- Church: Roman Catholic Church
- See: Diocese of Hyderabad
- In office: 2014 –
- Predecessor: Max John Rodrigues

Orders
- Ordination: 10 December 1993
- Consecration: 31 January 2015 by Max John Rodrigues, Joseph Coutts, Sebastian Francis Shaw

Personal details
- Born: 29 January 1961 (age 65) Hyderabad, Pakistan

= Samson Shukardin =

21st-century Catholic bishop

P. Samson Shukardin, OFM (born 29 January 1961) is a Pakistani Catholic prelate who has served as Bishop of Hyderabad since 2014. He is a member of the Order of Friars Minor.

==Early life and education==
Shukardin was born on 29 January 1961, in Hyderabad. After schooling at St Bonaventure's High School in Hyderabad and at Government Boys College, he entered the Order of Friars Minor.

In 1992, Shukardin graduated with a Bachelor of Arts degree from the Sindh University, Jamshoro, and later earned a degree in Theology at the National Catholic Institute of Theology in Karachi. In 1998, he completed a degree in Civil Law studies at the Sindh Muslim Law College.

==Career==
Shukardin was ordained a priest on 10 December 1993. Since then he has served from 1993 to 1996 as assistant priest in Gujrat, Diocese of Islamabad-Rawalpindi; from 1996 to 2004 as Procurator of the Franciscan Province; from 2004 to 2008 as Guardian of the Franciscan Order and President of the Conference of Major Superiors of Pakistan; since 2008 as pastor of St. Elizabeth Church in Hyderabad, and Diocesan Director of the National Commission for Justice and Peace. Since 2010, he has been the Vicar General of the Diocese of Hyderabad.

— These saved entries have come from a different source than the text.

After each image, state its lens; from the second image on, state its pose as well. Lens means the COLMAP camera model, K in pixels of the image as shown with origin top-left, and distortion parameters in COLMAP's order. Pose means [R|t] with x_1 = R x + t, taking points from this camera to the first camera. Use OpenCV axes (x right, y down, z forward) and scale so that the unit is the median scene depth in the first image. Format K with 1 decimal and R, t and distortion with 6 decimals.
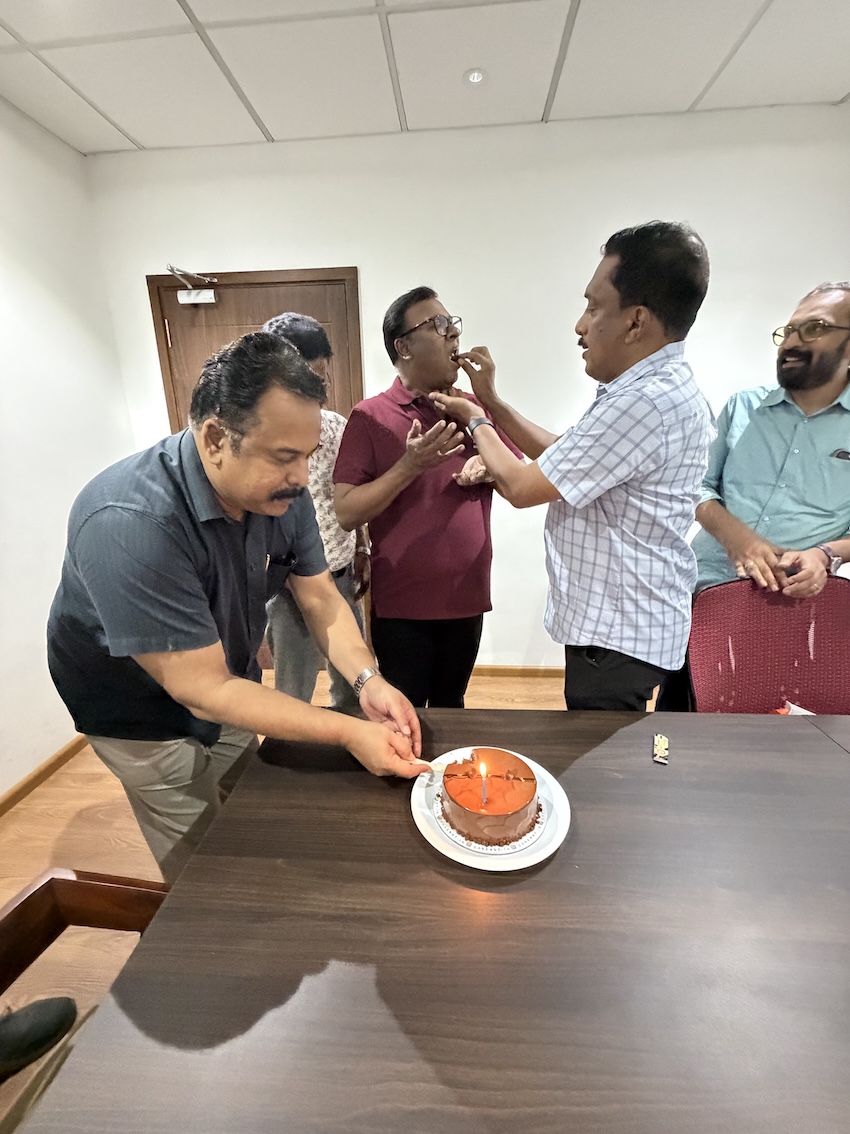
lens RADIAL K [[457.4, 0, 425.1], [0, 457.4, 567.8], [0, 0, 1]] dist [0.008384, -0.000366]
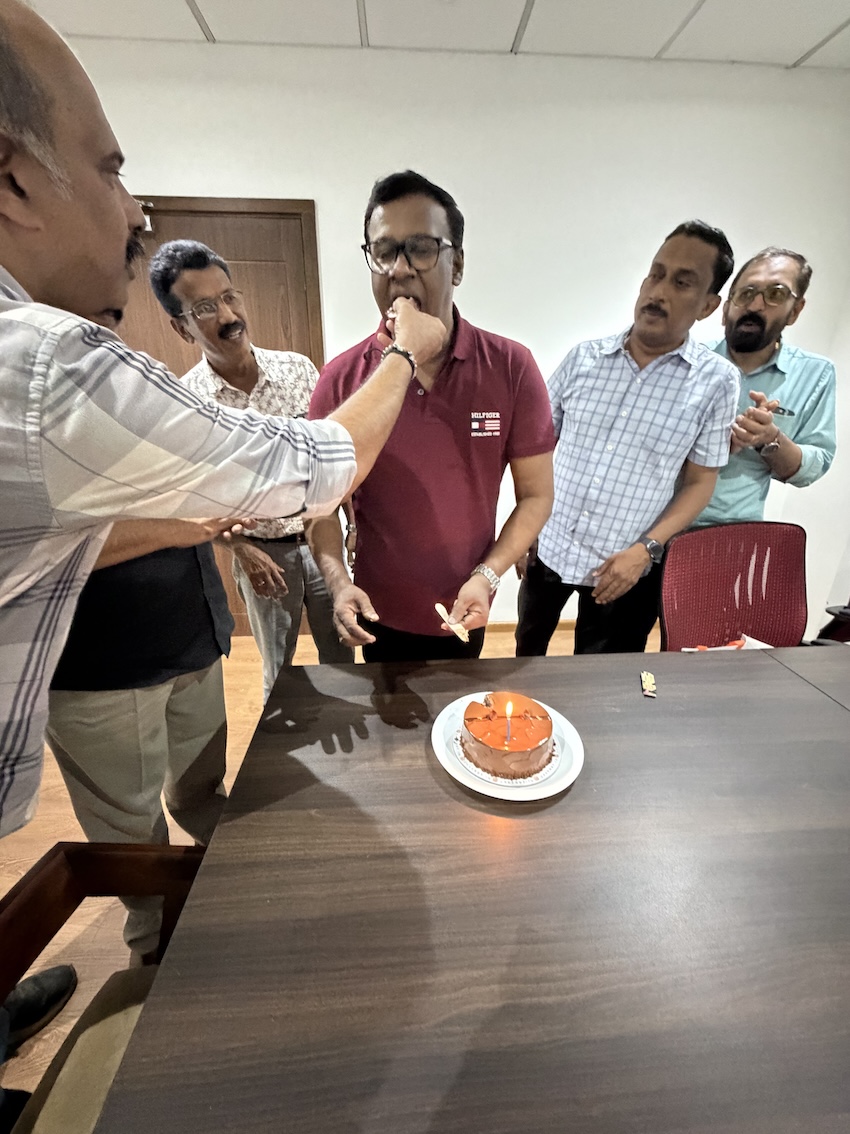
lens RADIAL K [[457.4, 0, 427.0], [0, 457.4, 566.1], [0, 0, 1]] dist [0.008384, -0.000366]
pose [[0.991650, -0.026288, 0.126247, -0.145823], [0.016797, 0.996991, 0.075669, 0.023673], [-0.127856, -0.072917, 0.989109, 0.009201]]
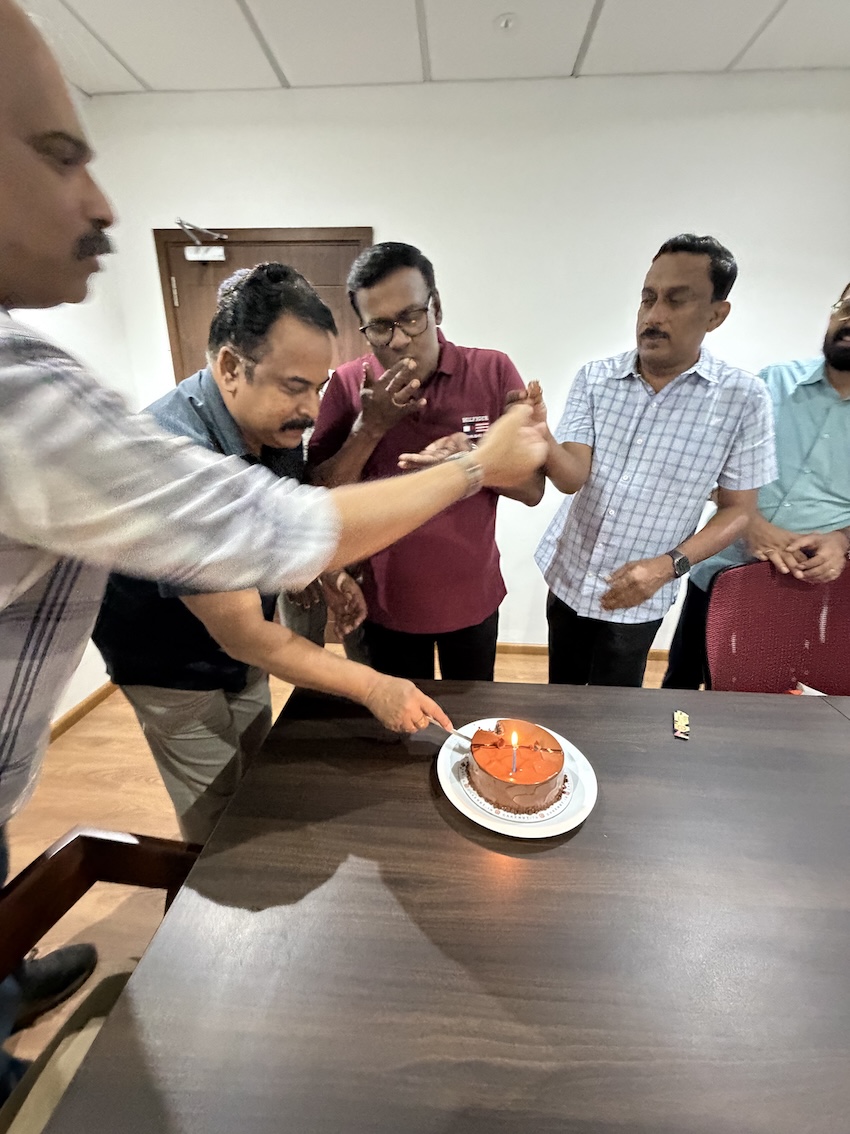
lens RADIAL K [[457.4, 0, 425.0], [0, 457.4, 564.1], [0, 0, 1]] dist [0.008384, -0.000366]
pose [[0.999573, 0.027238, 0.010611, -0.072591], [-0.027668, 0.998705, 0.042704, 0.014285], [-0.009435, -0.042979, 0.999031, 0.012261]]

In 2020, Shukardin became chairperson of the National Commission for Justice and Peace.

==Appointment==
On 16 December 2014, Pope Francis accepted the resignation of Bishop Max John Rodrigues in accordance with canon 401 § 1 of the Code of Canon Law. The Pope then appointed Shukardin as the new bishop of the diocese.

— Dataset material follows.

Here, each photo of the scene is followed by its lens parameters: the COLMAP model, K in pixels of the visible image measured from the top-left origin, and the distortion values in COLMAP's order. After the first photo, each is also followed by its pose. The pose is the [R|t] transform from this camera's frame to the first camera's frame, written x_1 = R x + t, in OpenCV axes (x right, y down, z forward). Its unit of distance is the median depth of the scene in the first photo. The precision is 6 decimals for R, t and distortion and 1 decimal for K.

Shukardin was consecrated bishop on 31 January 2015. The principal consecrator was Max John Rodrigues, Bishop Emeritus of Hyderabad, while the co-consecrators were Archbishop Joseph Coutts of Karachi and Archbishop Sebastian Francis Shaw of Lahore.

The Diocese of Hyderabad covers 137,000 square kilometers, with a population of 22,300,000 of which almost 50,000 are Catholic. It is served by 15 parishes, 30 priests, and 89 nuns.

==Recent events==
Speaking against discrimination against religious minorities, Shukardin told reporters on 10 December 2015, that Pakistan's human rights record was so poor that it was voted off the U.N. Human Rights Council.

On 1 December 2015, along with many other former students, Shukardin gathered at the Karachi Gymkhana to celebrate the 94th birthday of his former school teacher John Baptist Todd.

In August 2020, Shukardin ordained to the priesthood Sunil Ashraf and Perkho Sono, OFM, at St. Francis Xavier Cathedral, Hyderabad.